Le moins que l’on puisse dire, c’est que le songwriter américain Kevin Morby se révèle très prolifique : sept albums en tout dont trois en l’espace de trois ans. Il y eut Oh my god en 2019, le très folk Sundowner en 2020 sur lequel Kevin nous faisait voyager à travers les grands espaces de l’Amérique profonde puis, ce 13 mai, est paru This Is A Photograph. Un LP comportant 12 morceaux, produit par le fidèle Sam Cohen et parrainé par le label Dead Oceans.
Ce nouvel opus du songwriter de Kansas City n’aurait peut-être jamais vu le jour si une réunion de famille, aux accents dramatiques, n’avait pas eu lieu. En effet, lors de ce repas familial, le père de Kevin Morby est pris d’une attaque et se voit transporté à l’hôpital. Histoire de tuer le temps et de vaincre son traumatisme, Kevin décide de faire du tri dans les affaires qui se trouvent au garage de sa maison d’enfance de Kansas City. Par hasard, il tombe sur une photo de son père sur laquelle ce dernier se trouvait bien portant, ayant de plus tombé la chemise comme on dit. À partir de cette photo, est donc née l’idée de ce nouvel album.
This Is A Photograph, au même titre que son prédécesseur Sundowner, fait la part belle aux ballades et à l’Amérique rurale. Seuls deux morceaux s’avèrent entraînants et rythmés, à savoir le très folk This Is A Photograph et Rock Bottom aux relents rock de Pixies, surtout par le biais de la voix de Kevin qui adopte des intonations de Frank Black.
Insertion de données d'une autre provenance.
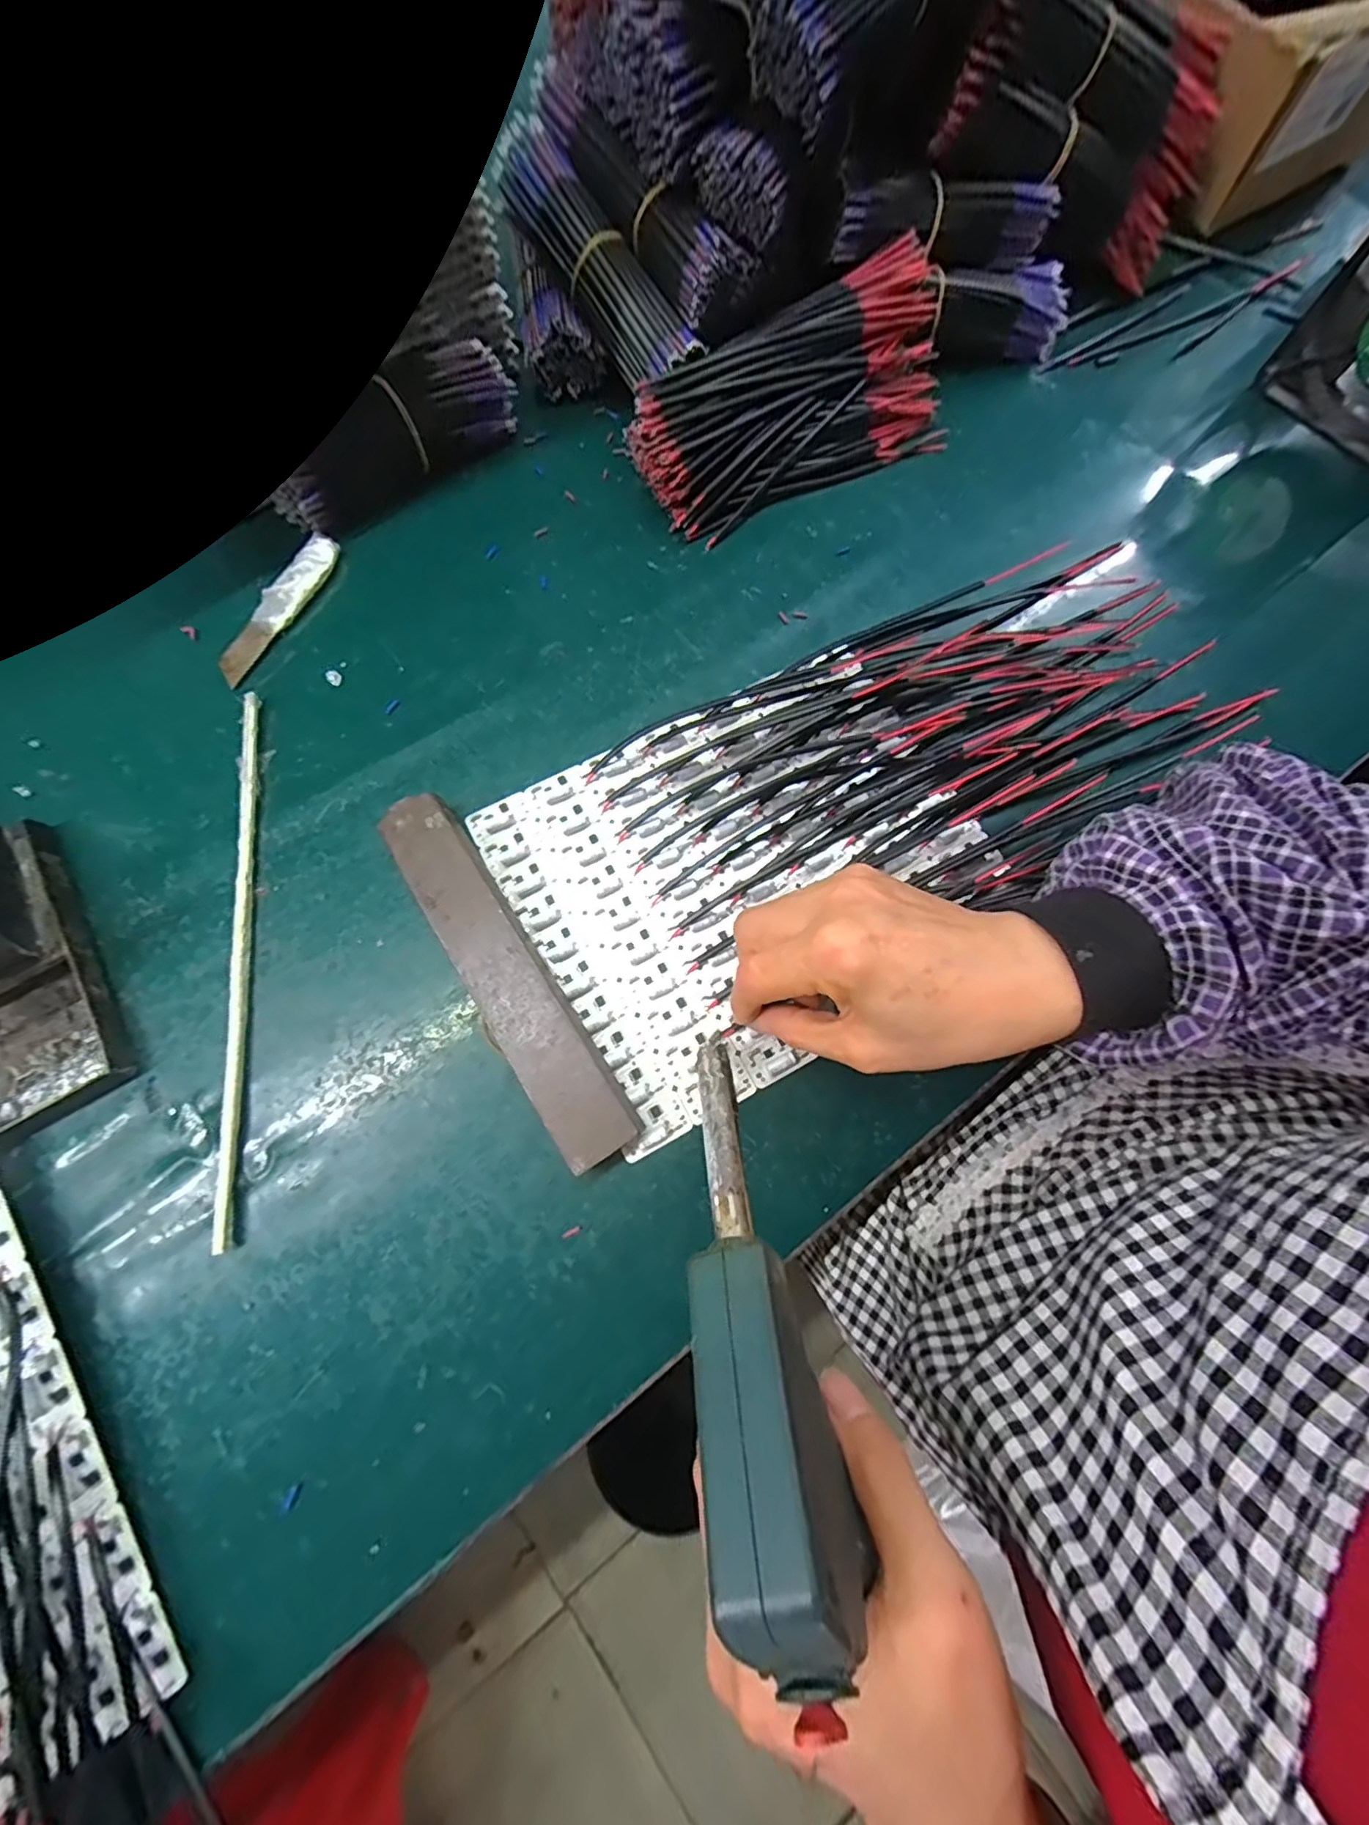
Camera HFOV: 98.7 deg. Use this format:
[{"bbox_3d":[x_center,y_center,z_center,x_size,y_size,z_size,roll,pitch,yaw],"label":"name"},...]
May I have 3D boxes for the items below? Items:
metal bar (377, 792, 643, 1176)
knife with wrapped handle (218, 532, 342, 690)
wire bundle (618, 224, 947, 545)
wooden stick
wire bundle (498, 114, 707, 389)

Dans cet album, l’Amérique profonde est donc une nouvelle fois au centre des préoccupations de Kevin Morby : allusions à Elvis, à Graceland ou encore à Jeff Buckley sur le bien soul A Coat Of Butterflies, compo fleuve où le songwriter américain rend un vibrant hommage au Mississippi. Quant à Bittersweet TN où Kevin est accompagné d’Erin Rae, ce morceau interprété au banjo nous transporte dans le Tennessee. Un état évoqué également dans la ballade pour piano et cuivres It’s Over sur lequel Cassandra Jenkins fait quelques apparitions en choriste.
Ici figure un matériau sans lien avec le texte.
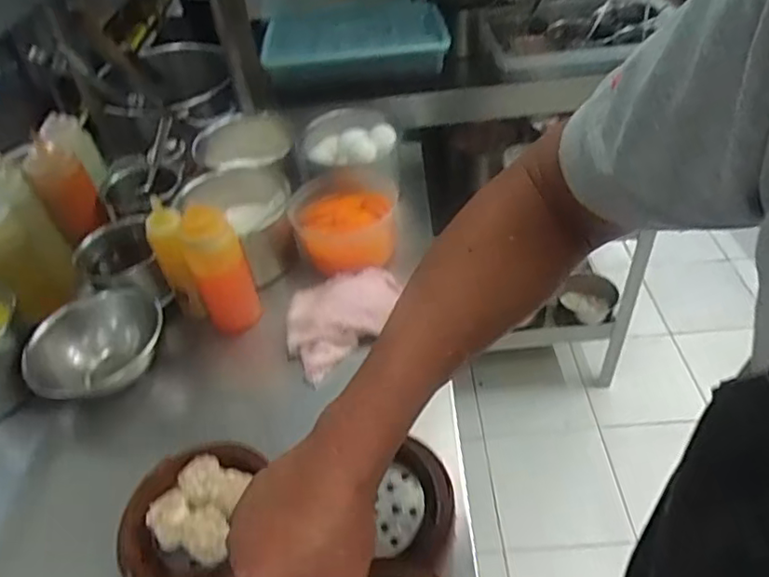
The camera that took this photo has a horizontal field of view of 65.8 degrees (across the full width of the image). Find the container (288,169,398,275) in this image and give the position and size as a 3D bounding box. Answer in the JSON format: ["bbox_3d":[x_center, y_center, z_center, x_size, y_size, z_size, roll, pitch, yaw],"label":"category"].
[{"bbox_3d":[-0.056,-0.095,0.826,0.138,0.069,0.144,-2,44,5],"label":"container"}]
Depuis quelques années, Kevin Morby a développé un goût certain pour les ballades dont, pour les plus récentes, Valley sur Sundowner ou I Hear You Calling qui, trois fois hélas, ne figure pas au menu de This Is A Photograph. C’est bien là le grand regret de ce septième opus, même si les ballades sont loin de manquer. Piano, guitare, mais aussi banjo et saxo sont les instruments le plus souvent utilisés.
Outre Cassandra Jenkins et Erin Rae, on note aussi, dans quelques morceaux tels qu’A Random Act Of Kindness et A Coat Of Butterflies, l’apport de chœurs constitués d’anciens élèves de la Stax Academy. Si Sundowner accordait une place prépondérante à la guitare acoustique, This Is A Photograph se diversifie musicalement (incursions dans le domaine de la musique classique, pénétration plus avant dans la soul avec Disappearing, A Coat Of Butterflies et même It’s Over.
On évoquait le piano dans ce nouvel effort de Kevin Morby, il s’entend par exemple sur Five Easy Pieces, Stop Before I Cry ou encore It’s Over, alors que Bittersweet, TN et Goodbye To Good Times se tournent davantage vers la guitare et le banjo, revêtant quelques influences country.
Trois maîtres mots résument à eux seuls This Is A Photograph : souvenirs, regrets et espoirs. Souvenirs des merveilleux moments partagés avec un père désormais diminué, regrets de ne peut-être pas en avoir assez profité et enfin espoirs de jours meilleurs, d’une éventuelle guérison. Toutefois, dans Goodbye To Good Times, Kevin semble avoir accepté et être conscient que les bons moments sont, pour une grande partie, derrière lui. La nostalgie des temps heureux cueille notre songwriter sans qu’il l’est vraiment cherché.
Plus Kevin Morby avance dans sa carrière, plus ses albums deviennent meilleurs. Sundowner était déjà très abouti et cela en dépit des moyens avec lesquels il fut élaboré, This Is A Photograph se révèle encore un ton au-dessus: plus fourni en instruments et d’une diversité de styles plus large. La création d’un album tient parfois à peu de choses, à des petits riens qui, cependant, peuvent faire toute la différence. Il est vrai que l’attaque du père de Kevin a motivé l’écriture des chansons de ce septième album mais, malgré cela, Kevin Morby a tenu à ne pas le rendre larmoyant, en témoigne ces accents dylaniens enjoués sur A Random Act Of Kindness. Voilà pourquoi on ne peut se lasser d’écouter This Is A Photograph!
This Is A Photograph de Kevin Morby : comment un évènement tragique peut faire naître un album!